Items from a data source:
--- start ---
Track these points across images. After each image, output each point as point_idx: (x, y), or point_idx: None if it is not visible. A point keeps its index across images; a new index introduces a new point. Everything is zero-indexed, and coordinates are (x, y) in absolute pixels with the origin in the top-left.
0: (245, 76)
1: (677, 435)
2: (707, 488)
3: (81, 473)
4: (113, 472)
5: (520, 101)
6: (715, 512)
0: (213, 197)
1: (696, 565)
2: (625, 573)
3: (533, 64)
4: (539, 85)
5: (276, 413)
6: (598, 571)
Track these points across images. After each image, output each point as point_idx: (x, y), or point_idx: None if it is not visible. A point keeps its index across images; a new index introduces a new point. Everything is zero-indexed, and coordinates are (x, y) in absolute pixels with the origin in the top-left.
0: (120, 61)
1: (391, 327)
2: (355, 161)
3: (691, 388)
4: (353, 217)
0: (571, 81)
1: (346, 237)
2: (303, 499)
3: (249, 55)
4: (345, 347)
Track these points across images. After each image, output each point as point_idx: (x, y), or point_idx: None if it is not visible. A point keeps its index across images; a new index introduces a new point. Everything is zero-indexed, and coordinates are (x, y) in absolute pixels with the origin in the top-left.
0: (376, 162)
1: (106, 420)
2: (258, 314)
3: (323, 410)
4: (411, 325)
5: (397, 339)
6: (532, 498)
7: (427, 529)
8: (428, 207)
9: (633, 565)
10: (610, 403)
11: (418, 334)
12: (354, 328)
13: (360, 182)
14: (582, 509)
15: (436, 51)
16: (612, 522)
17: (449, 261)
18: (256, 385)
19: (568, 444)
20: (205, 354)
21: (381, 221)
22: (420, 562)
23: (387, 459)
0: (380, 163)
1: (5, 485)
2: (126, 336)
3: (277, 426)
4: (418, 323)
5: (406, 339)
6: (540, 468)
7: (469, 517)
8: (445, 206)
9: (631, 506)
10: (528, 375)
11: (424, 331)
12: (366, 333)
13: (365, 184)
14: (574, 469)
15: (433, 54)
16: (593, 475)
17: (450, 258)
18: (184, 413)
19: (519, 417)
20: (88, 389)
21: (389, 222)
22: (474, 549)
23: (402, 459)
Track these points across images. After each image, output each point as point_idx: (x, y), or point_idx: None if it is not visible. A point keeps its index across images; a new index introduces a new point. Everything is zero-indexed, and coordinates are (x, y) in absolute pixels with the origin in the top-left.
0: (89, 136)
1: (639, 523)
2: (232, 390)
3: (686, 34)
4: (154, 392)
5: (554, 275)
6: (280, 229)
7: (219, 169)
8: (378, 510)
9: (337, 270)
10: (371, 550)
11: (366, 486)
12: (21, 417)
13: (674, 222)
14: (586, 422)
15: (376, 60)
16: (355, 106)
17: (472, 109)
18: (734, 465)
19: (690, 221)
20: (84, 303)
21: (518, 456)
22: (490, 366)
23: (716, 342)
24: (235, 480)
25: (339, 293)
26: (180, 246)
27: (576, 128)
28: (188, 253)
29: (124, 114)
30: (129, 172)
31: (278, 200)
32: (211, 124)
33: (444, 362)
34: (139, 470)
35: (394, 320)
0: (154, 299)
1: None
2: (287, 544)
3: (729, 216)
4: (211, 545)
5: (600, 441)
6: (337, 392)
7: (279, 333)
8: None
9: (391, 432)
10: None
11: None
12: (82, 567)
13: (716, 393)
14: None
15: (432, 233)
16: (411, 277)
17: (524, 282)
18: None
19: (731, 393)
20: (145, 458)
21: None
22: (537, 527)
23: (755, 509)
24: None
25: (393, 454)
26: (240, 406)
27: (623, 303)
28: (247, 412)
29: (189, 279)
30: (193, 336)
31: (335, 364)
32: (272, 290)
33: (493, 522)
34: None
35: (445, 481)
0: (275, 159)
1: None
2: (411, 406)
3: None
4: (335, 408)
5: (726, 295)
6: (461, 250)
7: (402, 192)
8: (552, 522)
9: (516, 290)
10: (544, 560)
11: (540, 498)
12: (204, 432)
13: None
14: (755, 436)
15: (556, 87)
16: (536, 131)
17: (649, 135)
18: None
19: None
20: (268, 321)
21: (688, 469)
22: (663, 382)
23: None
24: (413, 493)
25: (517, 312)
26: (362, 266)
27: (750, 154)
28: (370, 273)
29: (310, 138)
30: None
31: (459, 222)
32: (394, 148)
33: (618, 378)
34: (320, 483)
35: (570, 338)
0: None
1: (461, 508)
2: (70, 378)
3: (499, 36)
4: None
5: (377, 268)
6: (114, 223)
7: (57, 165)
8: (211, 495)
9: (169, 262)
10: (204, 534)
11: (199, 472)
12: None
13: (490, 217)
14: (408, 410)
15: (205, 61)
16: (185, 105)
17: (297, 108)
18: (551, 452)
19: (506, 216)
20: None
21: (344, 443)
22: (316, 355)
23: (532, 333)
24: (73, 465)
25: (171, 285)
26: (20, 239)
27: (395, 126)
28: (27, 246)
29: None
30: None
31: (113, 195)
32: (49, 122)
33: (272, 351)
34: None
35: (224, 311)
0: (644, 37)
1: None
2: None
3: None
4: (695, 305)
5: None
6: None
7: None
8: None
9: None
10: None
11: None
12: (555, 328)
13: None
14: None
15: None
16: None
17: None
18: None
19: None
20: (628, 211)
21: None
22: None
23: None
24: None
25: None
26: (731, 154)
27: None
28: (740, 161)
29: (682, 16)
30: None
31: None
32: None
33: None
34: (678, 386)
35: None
--- end ---
Output every line above as a numbered list, leaving out any blank lines.

1. Track these points across images. After each image, output each point as point_idx: (x, y), or point_idx: None if it is not visible. A point keeps its index across images; a new index introduces a new point. Everything is zero-indexed, and coordinates are (x, y) in absolute pixels with the origin in the top-left.
2. 0: (245, 76)
3. 1: (677, 435)
4. 2: (707, 488)
5. 3: (81, 473)
6. 4: (113, 472)
7. 5: (520, 101)
8. 6: (715, 512)
9. 0: (213, 197)
10. 1: (696, 565)
11. 2: (625, 573)
12. 3: (533, 64)
13. 4: (539, 85)
14. 5: (276, 413)
15. 6: (598, 571)
16. Track these points across images. After each image, output each point as point_idx: (x, y), or point_idx: None if it is not visible. A point keeps its index across images; a new index introduces a new point. Everything is zero-indexed, and coordinates are (x, y) in absolute pixels with the origin in the top-left.
17. 0: (120, 61)
18. 1: (391, 327)
19. 2: (355, 161)
20. 3: (691, 388)
21. 4: (353, 217)
22. 0: (571, 81)
23. 1: (346, 237)
24. 2: (303, 499)
25. 3: (249, 55)
26. 4: (345, 347)
27. Track these points across images. After each image, output each point as point_idx: (x, y), or point_idx: None if it is not visible. A point keeps its index across images; a new index introduces a new point. Everything is zero-indexed, and coordinates are (x, y) in absolute pixels with the origin in the top-left.
28. 0: (376, 162)
29. 1: (106, 420)
30. 2: (258, 314)
31. 3: (323, 410)
32. 4: (411, 325)
33. 5: (397, 339)
34. 6: (532, 498)
35. 7: (427, 529)
36. 8: (428, 207)
37. 9: (633, 565)
38. 10: (610, 403)
39. 11: (418, 334)
40. 12: (354, 328)
41. 13: (360, 182)
42. 14: (582, 509)
43. 15: (436, 51)
44. 16: (612, 522)
45. 17: (449, 261)
46. 18: (256, 385)
47. 19: (568, 444)
48. 20: (205, 354)
49. 21: (381, 221)
50. 22: (420, 562)
51. 23: (387, 459)
52. 0: (380, 163)
53. 1: (5, 485)
54. 2: (126, 336)
55. 3: (277, 426)
56. 4: (418, 323)
57. 5: (406, 339)
58. 6: (540, 468)
59. 7: (469, 517)
60. 8: (445, 206)
61. 9: (631, 506)
62. 10: (528, 375)
63. 11: (424, 331)
64. 12: (366, 333)
65. 13: (365, 184)
66. 14: (574, 469)
67. 15: (433, 54)
68. 16: (593, 475)
69. 17: (450, 258)
70. 18: (184, 413)
71. 19: (519, 417)
72. 20: (88, 389)
73. 21: (389, 222)
74. 22: (474, 549)
75. 23: (402, 459)
76. Track these points across images. After each image, output each point as point_idx: (x, y), or point_idx: None if it is not visible. A point keeps its index across images; a new index introduces a new point. Everything is zero-indexed, and coordinates are (x, y) in absolute pixels with the origin in the top-left.
77. 0: (89, 136)
78. 1: (639, 523)
79. 2: (232, 390)
80. 3: (686, 34)
81. 4: (154, 392)
82. 5: (554, 275)
83. 6: (280, 229)
84. 7: (219, 169)
85. 8: (378, 510)
86. 9: (337, 270)
87. 10: (371, 550)
88. 11: (366, 486)
89. 12: (21, 417)
90. 13: (674, 222)
91. 14: (586, 422)
92. 15: (376, 60)
93. 16: (355, 106)
94. 17: (472, 109)
95. 18: (734, 465)
96. 19: (690, 221)
97. 20: (84, 303)
98. 21: (518, 456)
99. 22: (490, 366)
100. 23: (716, 342)
101. 24: (235, 480)
102. 25: (339, 293)
103. 26: (180, 246)
104. 27: (576, 128)
105. 28: (188, 253)
106. 29: (124, 114)
107. 30: (129, 172)
108. 31: (278, 200)
109. 32: (211, 124)
110. 33: (444, 362)
111. 34: (139, 470)
112. 35: (394, 320)
113. 0: (154, 299)
114. 1: None
115. 2: (287, 544)
116. 3: (729, 216)
117. 4: (211, 545)
118. 5: (600, 441)
119. 6: (337, 392)
120. 7: (279, 333)
121. 8: None
122. 9: (391, 432)
123. 10: None
124. 11: None
125. 12: (82, 567)
126. 13: (716, 393)
127. 14: None
128. 15: (432, 233)
129. 16: (411, 277)
130. 17: (524, 282)
131. 18: None
132. 19: (731, 393)
133. 20: (145, 458)
134. 21: None
135. 22: (537, 527)
136. 23: (755, 509)
137. 24: None
138. 25: (393, 454)
139. 26: (240, 406)
140. 27: (623, 303)
141. 28: (247, 412)
142. 29: (189, 279)
143. 30: (193, 336)
144. 31: (335, 364)
145. 32: (272, 290)
146. 33: (493, 522)
147. 34: None
148. 35: (445, 481)
149. 0: (275, 159)
150. 1: None
151. 2: (411, 406)
152. 3: None
153. 4: (335, 408)
154. 5: (726, 295)
155. 6: (461, 250)
156. 7: (402, 192)
157. 8: (552, 522)
158. 9: (516, 290)
159. 10: (544, 560)
160. 11: (540, 498)
161. 12: (204, 432)
162. 13: None
163. 14: (755, 436)
164. 15: (556, 87)
165. 16: (536, 131)
166. 17: (649, 135)
167. 18: None
168. 19: None
169. 20: (268, 321)
170. 21: (688, 469)
171. 22: (663, 382)
172. 23: None
173. 24: (413, 493)
174. 25: (517, 312)
175. 26: (362, 266)
176. 27: (750, 154)
177. 28: (370, 273)
178. 29: (310, 138)
179. 30: None
180. 31: (459, 222)
181. 32: (394, 148)
182. 33: (618, 378)
183. 34: (320, 483)
184. 35: (570, 338)
185. 0: None
186. 1: (461, 508)
187. 2: (70, 378)
188. 3: (499, 36)
189. 4: None
190. 5: (377, 268)
191. 6: (114, 223)
192. 7: (57, 165)
193. 8: (211, 495)
194. 9: (169, 262)
195. 10: (204, 534)
196. 11: (199, 472)
197. 12: None
198. 13: (490, 217)
199. 14: (408, 410)
200. 15: (205, 61)
201. 16: (185, 105)
202. 17: (297, 108)
203. 18: (551, 452)
204. 19: (506, 216)
205. 20: None
206. 21: (344, 443)
207. 22: (316, 355)
208. 23: (532, 333)
209. 24: (73, 465)
210. 25: (171, 285)
211. 26: (20, 239)
212. 27: (395, 126)
213. 28: (27, 246)
214. 29: None
215. 30: None
216. 31: (113, 195)
217. 32: (49, 122)
218. 33: (272, 351)
219. 34: None
220. 35: (224, 311)
221. 0: (644, 37)
222. 1: None
223. 2: None
224. 3: None
225. 4: (695, 305)
226. 5: None
227. 6: None
228. 7: None
229. 8: None
230. 9: None
231. 10: None
232. 11: None
233. 12: (555, 328)
234. 13: None
235. 14: None
236. 15: None
237. 16: None
238. 17: None
239. 18: None
240. 19: None
241. 20: (628, 211)
242. 21: None
243. 22: None
244. 23: None
245. 24: None
246. 25: None
247. 26: (731, 154)
248. 27: None
249. 28: (740, 161)
250. 29: (682, 16)
251. 30: None
252. 31: None
253. 32: None
254. 33: None
255. 34: (678, 386)
256. 35: None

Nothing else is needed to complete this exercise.